══ Working data ══

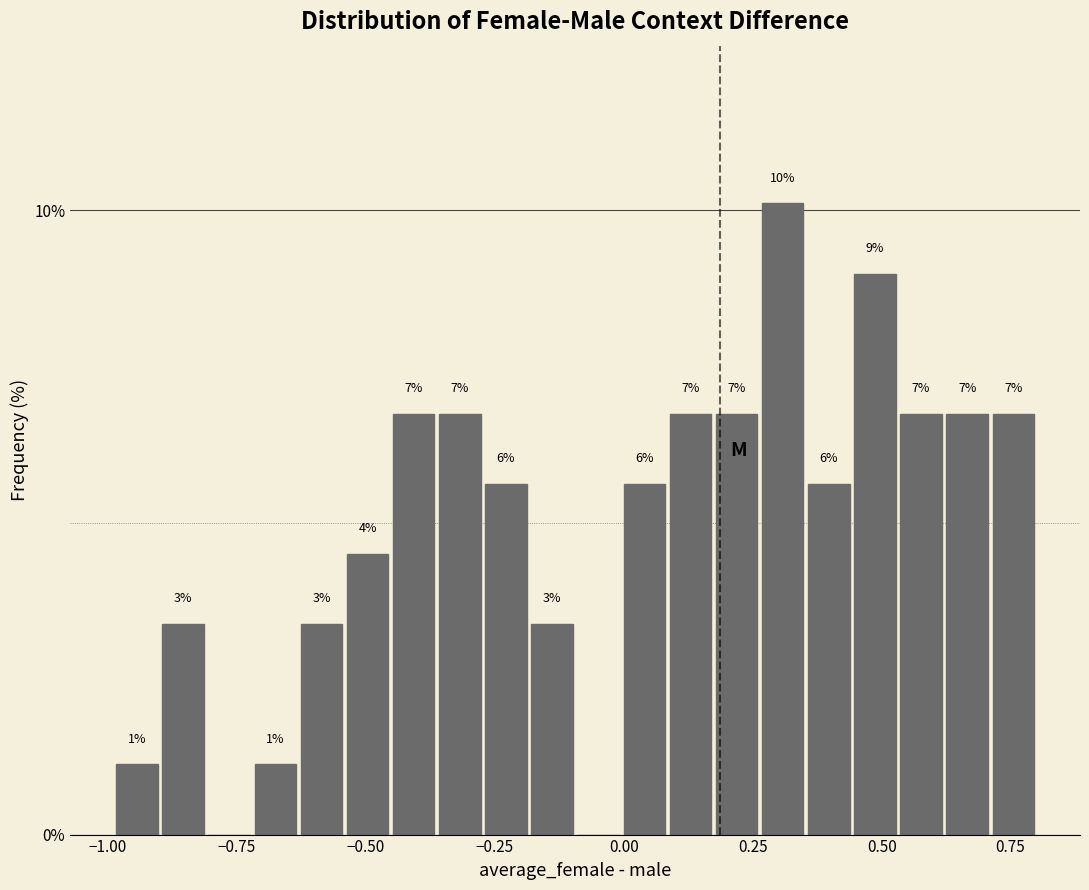

Read against the x-axis, roughly where is the centre of the tallest bar?

0.30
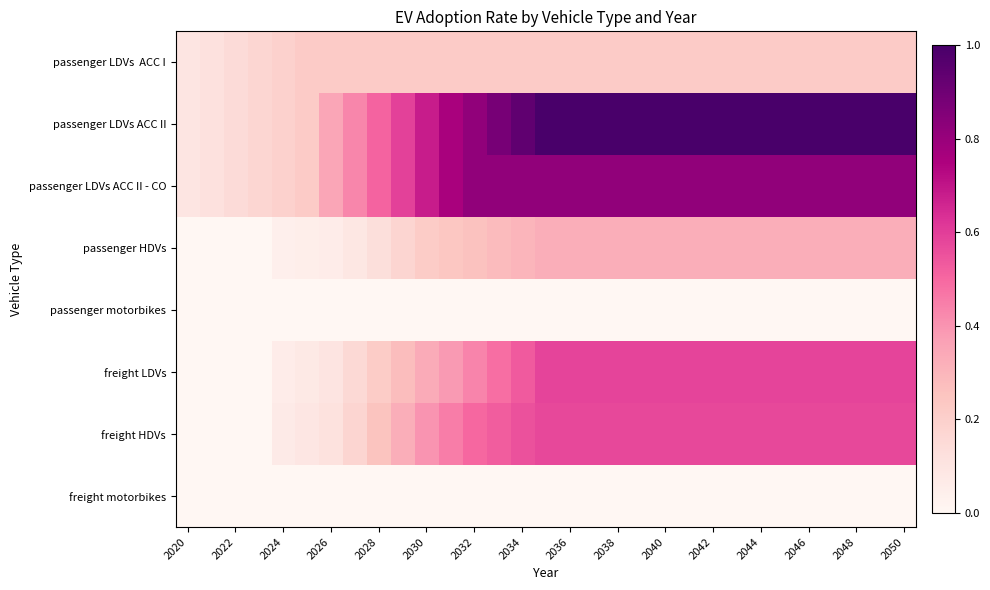

Which series has the largest range (max minus min)?

passenger LDVs ACC II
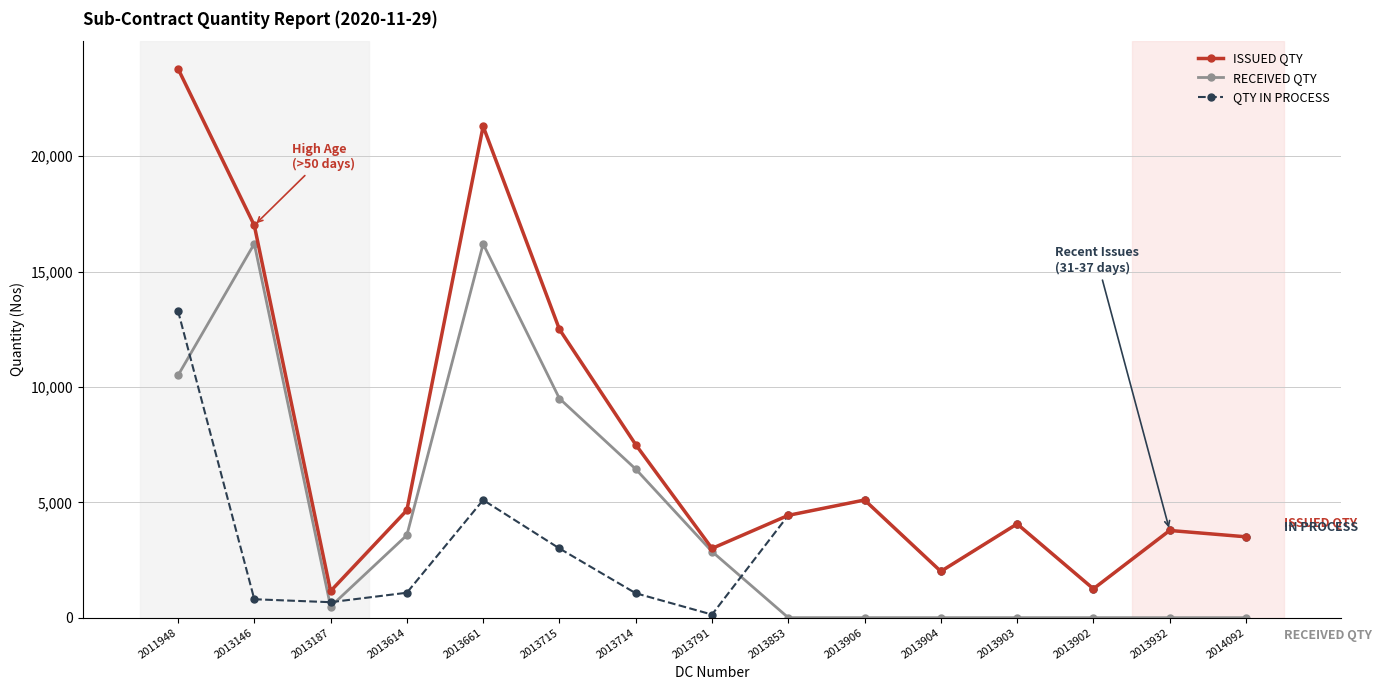

What are all the series names shown in the legend?

ISSUED QTY, RECEIVED QTY, QTY IN PROCESS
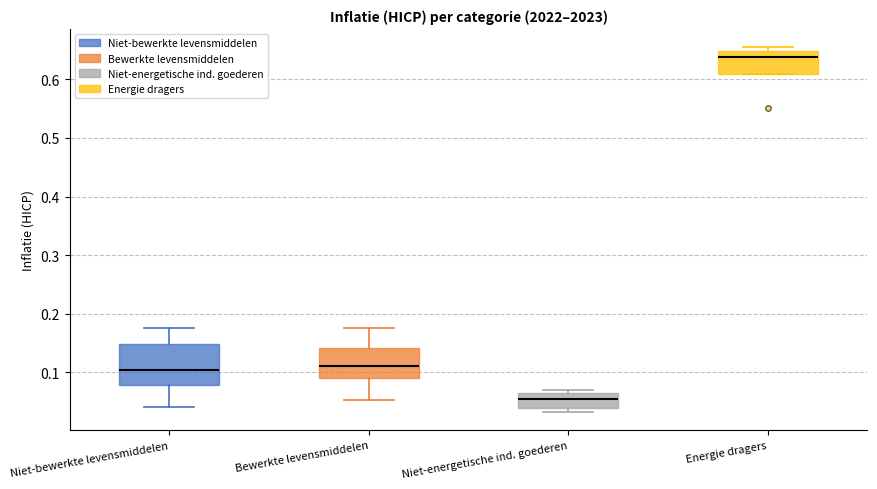

Which box's median line is the lowest?

Niet-energetische ind. goederen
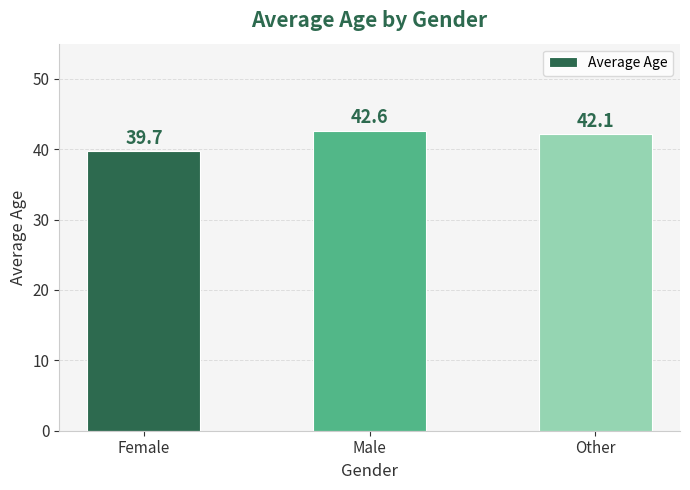

True or false: the data shows 23.0 at Male.

False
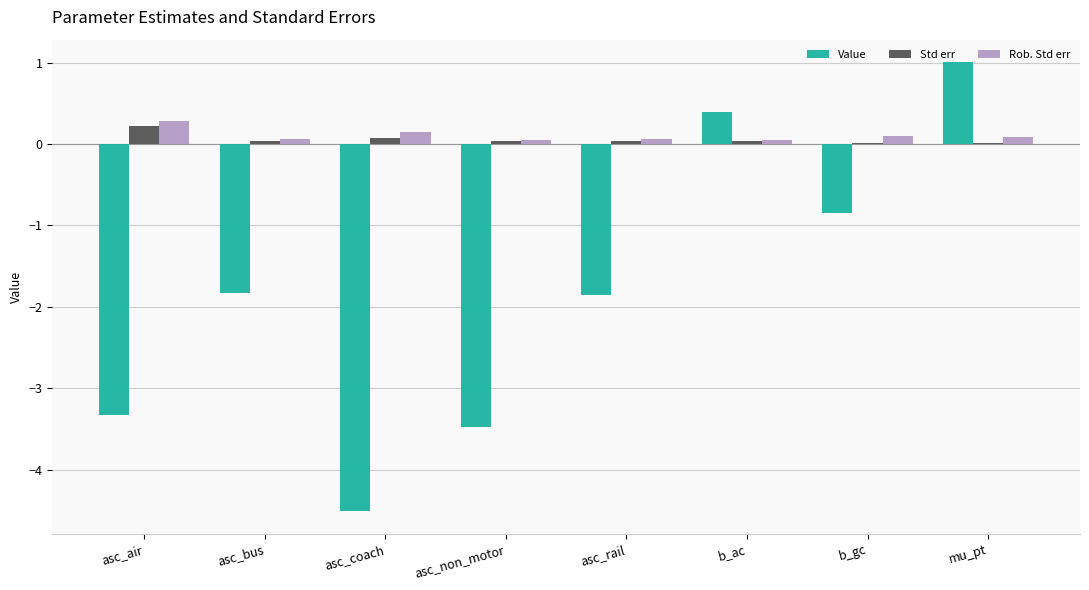

Between asc_non_motor and b_ac, which series saw the biggest shift?

Value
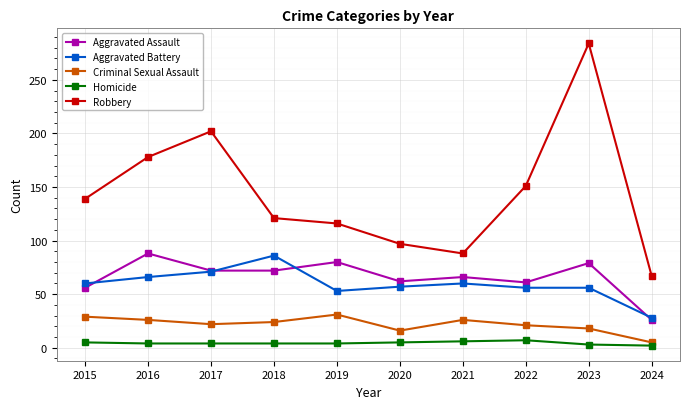

Is the value of Criminal Sexual Assault at 2016 greater than the value of Homicide at 2023?

Yes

═══

Exercise description: Copy every row above word for word, without the picture lines.

Task response:
Read against the x-axis, roughly where is the centre of the tallest bar?

0.30

Which series has the largest range (max minus min)?

passenger LDVs ACC II

What are all the series names shown in the legend?

ISSUED QTY, RECEIVED QTY, QTY IN PROCESS

Which box's median line is the lowest?

Niet-energetische ind. goederen

True or false: the data shows 23.0 at Male.

False

Between asc_non_motor and b_ac, which series saw the biggest shift?

Value

Is the value of Criminal Sexual Assault at 2016 greater than the value of Homicide at 2023?

Yes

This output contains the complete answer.